Very true, high population growth is (thankfully) a dying beast. But even so, in a couple hundred years we'll be able to have well over 10^10 humans alive
simultaneously. Much, much higher than if the Earth was the only thing we had, like we had assumed.
A 10^10 limit would have forced us to an asymptote of maximum population size. A size which doesn't actually exist.
Even if we only double the maximum number of humans that was previously thought to be the upper maximum, this is as significant as the first protist which decided to remain joined to its parent and become a multi-cellular organism.
My point, long-winded as it is, is that human potential (at any snapshot in time) will be much, much higher than we previously assumed. Even if we're only measuring the potential for human existence. The sum of human experience will be higher than our ancestors thought possible.

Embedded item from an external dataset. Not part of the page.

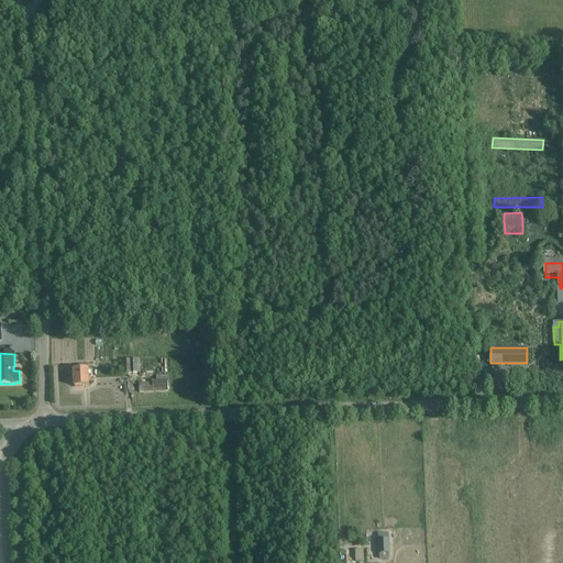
[(140,359),(122,360),(122,374),(132,374),(132,373),(140,373),(140,359)]
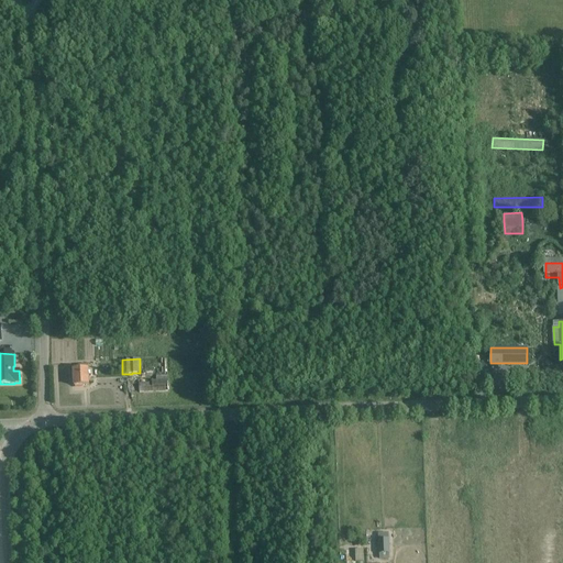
[(89,385),(88,370),(88,364),(78,365),(78,370),(73,370),(74,386),(89,385)]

Most of you will never understand what it is I'm saying, because you have never felt anything spiritual, or at least have not felt it in a large enough quantity to be recognized. Its intangible, and if it was not it would, theologically (sp?), defeat the purpose of having it in the first place.
This is untrue. I have felt very powerful spiritual experiences. These experiences were nurtured and encouraged by people who, too, had powerful spiritual experiences. All of my significant mentors in this stage of my life were loving and good people, who very much wanted what was best for me.
These spiritual experiences ended up convincing me of things which later proved to be false. Not just suggested to be false, or assumed to be false, but proven to be false. I met and loved what people call "God". Turned out it wasn't.
After my enlightenment, I still had to contend against the social pressure of everyone around me being Christian, and the powerful allure of believing what everyone else believed, even if I didn't experience it with the same intensity.